Clément Baloup : "Creuser aux racines du mal"

, par Estelle

Des coups de poing, il y a en quelqu’un dans cette très originale histoire d’enfants devenus soldats. Mais le véritable coup de poing, c’est celui que ce récit assène au lecteur, qui ne pourra pas relâcher "Le ventre de la hyène" avant d’en découvrir l’issue forcément fatale.

En postface, vous écrivez que le point de départ a été l’envie d’écrire une histoire "crue"...
Clément Baloup. Je voulais une histoire sans concession, créer un personnage qui ne justifie pas ses actes au regard de valeurs, mais uniquement en fonction de son impératif de survie. Finalement cela s’est rapproché d’une vision très réaliste.
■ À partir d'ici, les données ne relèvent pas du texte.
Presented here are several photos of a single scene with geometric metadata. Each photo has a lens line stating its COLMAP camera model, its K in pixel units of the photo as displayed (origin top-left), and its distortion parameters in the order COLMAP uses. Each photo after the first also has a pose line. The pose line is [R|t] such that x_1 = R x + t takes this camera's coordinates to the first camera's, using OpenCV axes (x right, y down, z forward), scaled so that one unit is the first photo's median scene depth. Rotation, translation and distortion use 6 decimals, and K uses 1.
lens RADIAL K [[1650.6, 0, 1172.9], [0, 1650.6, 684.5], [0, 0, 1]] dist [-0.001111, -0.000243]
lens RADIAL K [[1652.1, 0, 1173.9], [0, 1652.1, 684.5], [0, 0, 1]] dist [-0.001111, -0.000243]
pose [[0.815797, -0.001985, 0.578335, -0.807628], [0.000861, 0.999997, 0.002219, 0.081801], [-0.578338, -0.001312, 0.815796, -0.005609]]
Dans votre album, la violence est aussi cruelle à Marseille que dans des pays africains en guerre. Il y avait la volonté de mettre ces deux réalités sur le même plan ? Est-ce une manière de dénoncer cette montée de la violence ?
C.B. En réalité, je ne dénonce rien du tout, je cherche plutôt à creuser aux racines du mal et exposer ce que j’y trouve. La violence, qu’elle se déroule dans un pays en guerre où dans les cités des villes françaises, a quelque chose de terrifiant et de fascinant, et j’ai voulu rapprocher plusieurs réalités. Les drames que l’on voit aux infos dans tel pays d’Afrique ou tel pays d’Asie nous concernent tous. À mon sens nous, terriens, sommes tous dans le même bateau et se désintéresser de ce qui se passe un peu plus loin n’est pas la bonne solution.

Pourquoi citer Marseille justement alors qu’aucun pays africain n’est mentionné ?
C.B. Le fait que l’histoire se déroule en partie à Marseille, c’est un penchant que j’ai de vouloir parler de ce que je connais, ou d’y relier les histoires que je raconte.



Ne pas contextualiser votre histoire et vous centrer uniquement sur le destin de ces deux frères, c’est ce qui la rend si forte ?
C.B. Initialement j’ai essayé de me mettre à la place du héros, Talino, de voir avec ses yeux. Il n’a pas conscience des frontières et des conflits qui l’entourent, sa vie est prise dans un tourbillon et les drames par lesquels il passe pourraient advenir dans de nombreux pays. Ce n’est pas un événement qui est scruté, mais une cascade d’événements. Sur cet angle du scénario, j’ai bénéficié de l’aide précieuse de notre éditeur, Antoine Maurel.

Cela reste malgré tout un album très ancré dans la réalité et rappelant de nombreux faits d’actualité...
C.B. J’évoque des pays ayant subi des conflits dans la postface. Mes sources sont principalement des articles de presse sur le Rwanda, la Sierra Leone, le Tchad... Je me suis aussi nourri de nombreuses discussions avec des gens qui vivent ou ont vécu en Afrique. Après avoir écrit le scénario, j’ai également lu l’excellent "Allah n’est pas obligé" de Kourouma et j’ai été surpris qu’il y ait tant de croisements avec "Le ventre de la hyène".



Il existe aujourd’hui beaucoup d’enfants soldats abandonnés ou volés à leur famille ? Vous avez approfondi ce thème pour l’écriture de cet album ?
C.B. Ce que j’ai découvert sur la réalité du phénomène des enfants-soldats est effarant, mais je n’ai pas voulu que cela devienne le thème principal de l’album. C’est un des thèmes. Tant qu’il restera ne serait-ce qu’un enfant soldat, cela sera un de trop !

Propos recueillis par Emmanuel Lafrogne
(sur Twitter)

"Le ventre de la hyène" par Baloup et Alliel. Le Lombard. 19,99 euros.